> WORK INSTRUCTIONS:
Format everything from the line containing "Format: picture, lens" down to the line containing "0.008722, 0.759151, -0.115289]]", both included, as a numbered list and leave out any blank lines.

> MATERIAL TO PROCESS:

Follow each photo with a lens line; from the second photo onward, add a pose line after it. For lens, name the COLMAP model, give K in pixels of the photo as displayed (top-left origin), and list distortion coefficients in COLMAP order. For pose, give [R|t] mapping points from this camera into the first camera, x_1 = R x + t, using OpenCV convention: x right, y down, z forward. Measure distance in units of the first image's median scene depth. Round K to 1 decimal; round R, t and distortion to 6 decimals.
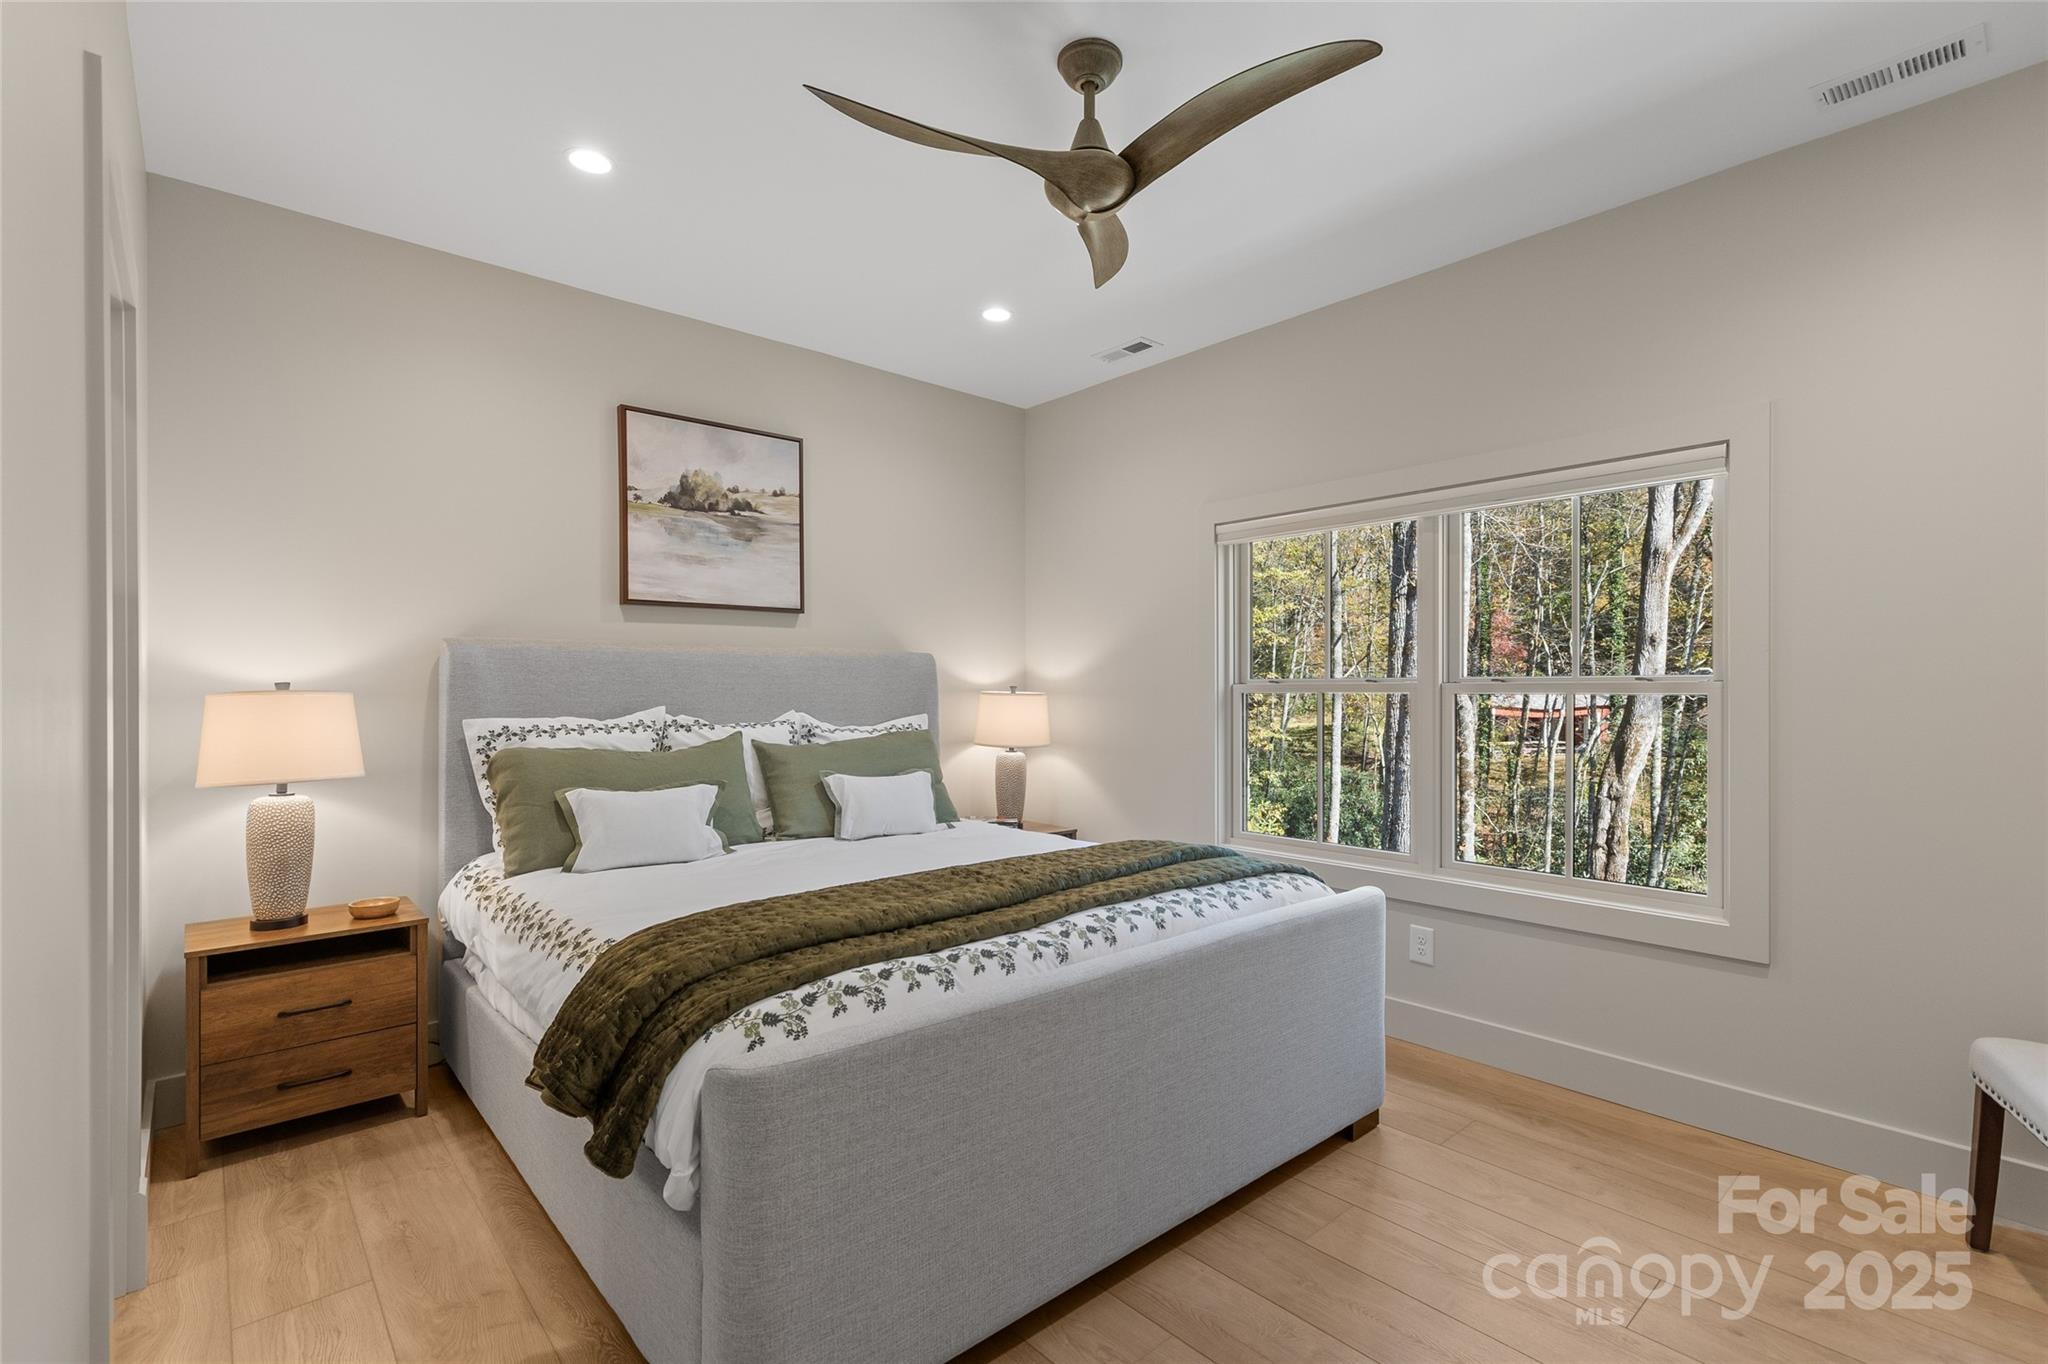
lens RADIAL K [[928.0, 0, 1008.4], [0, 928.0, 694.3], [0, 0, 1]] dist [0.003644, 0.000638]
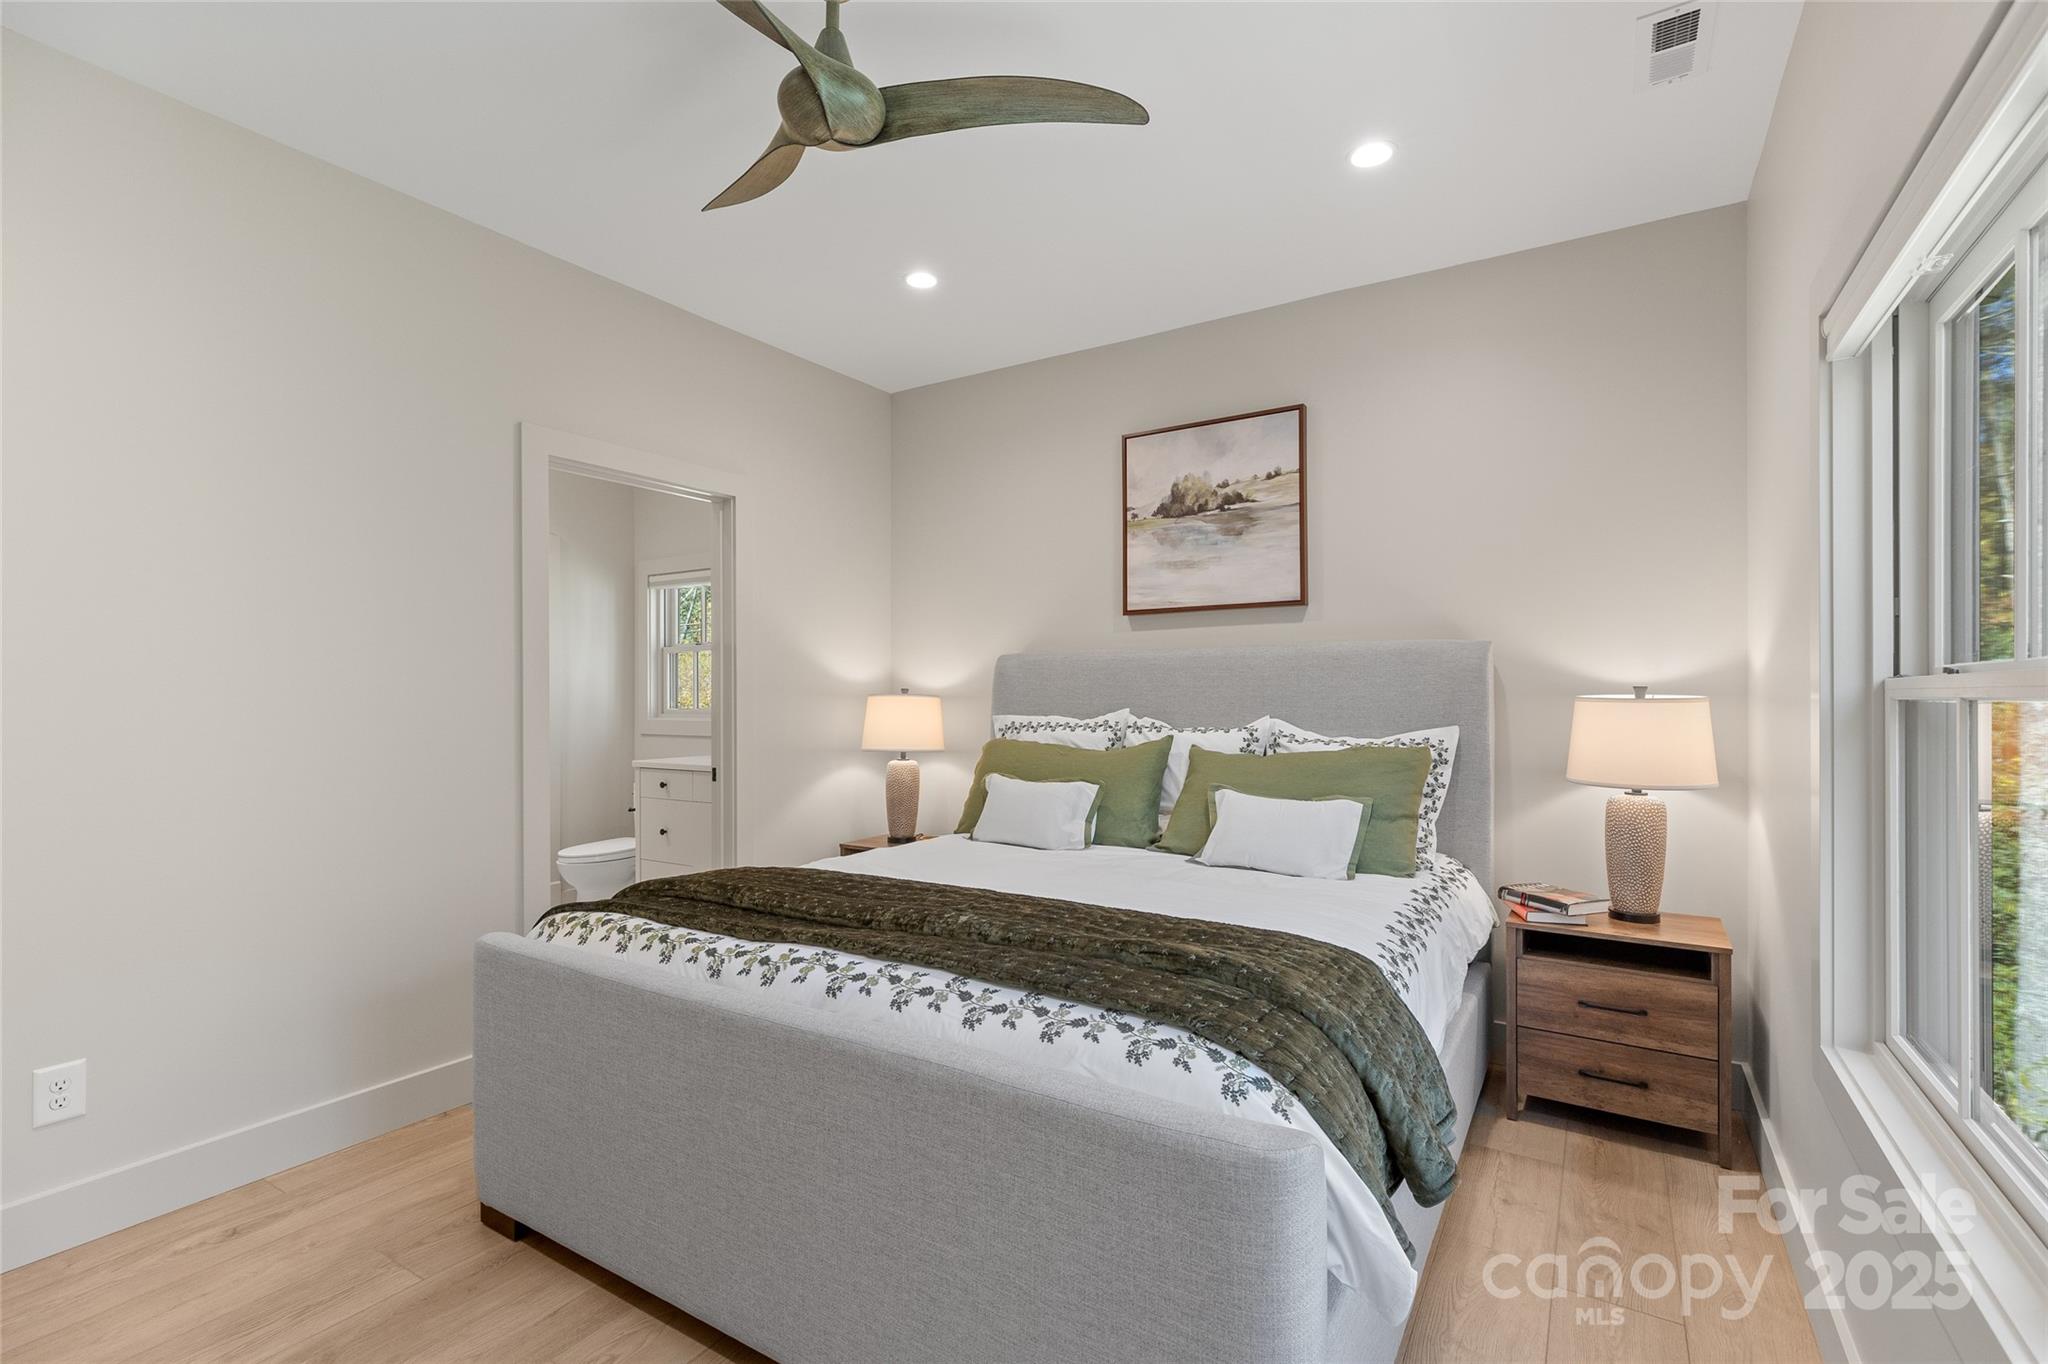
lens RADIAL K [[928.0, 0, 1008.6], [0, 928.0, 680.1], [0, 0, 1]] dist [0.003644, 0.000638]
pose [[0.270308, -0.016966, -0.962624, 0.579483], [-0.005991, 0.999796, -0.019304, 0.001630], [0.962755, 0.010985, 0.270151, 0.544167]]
---
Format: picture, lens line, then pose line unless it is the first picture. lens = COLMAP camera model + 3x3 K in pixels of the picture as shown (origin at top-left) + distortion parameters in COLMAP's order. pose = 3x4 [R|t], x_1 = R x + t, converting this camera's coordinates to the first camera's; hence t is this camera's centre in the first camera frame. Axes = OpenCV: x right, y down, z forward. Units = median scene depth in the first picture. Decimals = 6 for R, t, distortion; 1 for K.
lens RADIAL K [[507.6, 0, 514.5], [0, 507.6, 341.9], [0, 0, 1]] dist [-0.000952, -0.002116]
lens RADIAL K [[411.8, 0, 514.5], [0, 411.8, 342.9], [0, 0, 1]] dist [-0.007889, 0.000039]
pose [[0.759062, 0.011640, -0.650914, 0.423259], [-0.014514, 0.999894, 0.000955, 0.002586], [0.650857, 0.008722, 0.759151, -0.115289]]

> SOLUTION FOR THIS TASK:
1. Format: picture, lens line, then pose line unless it is the first picture. lens = COLMAP camera model + 3x3 K in pixels of the picture as shown (origin at top-left) + distortion parameters in COLMAP's order. pose = 3x4 [R|t], x_1 = R x + t, converting this camera's coordinates to the first camera's; hence t is this camera's centre in the first camera frame. Axes = OpenCV: x right, y down, z forward. Units = median scene depth in the first picture. Decimals = 6 for R, t, distortion; 1 for K.
2. lens RADIAL K [[507.6, 0, 514.5], [0, 507.6, 341.9], [0, 0, 1]] dist [-0.000952, -0.002116]
3. lens RADIAL K [[411.8, 0, 514.5], [0, 411.8, 342.9], [0, 0, 1]] dist [-0.007889, 0.000039]
4. pose [[0.759062, 0.011640, -0.650914, 0.423259], [-0.014514, 0.999894, 0.000955, 0.002586], [0.650857, 0.008722, 0.759151, -0.115289]]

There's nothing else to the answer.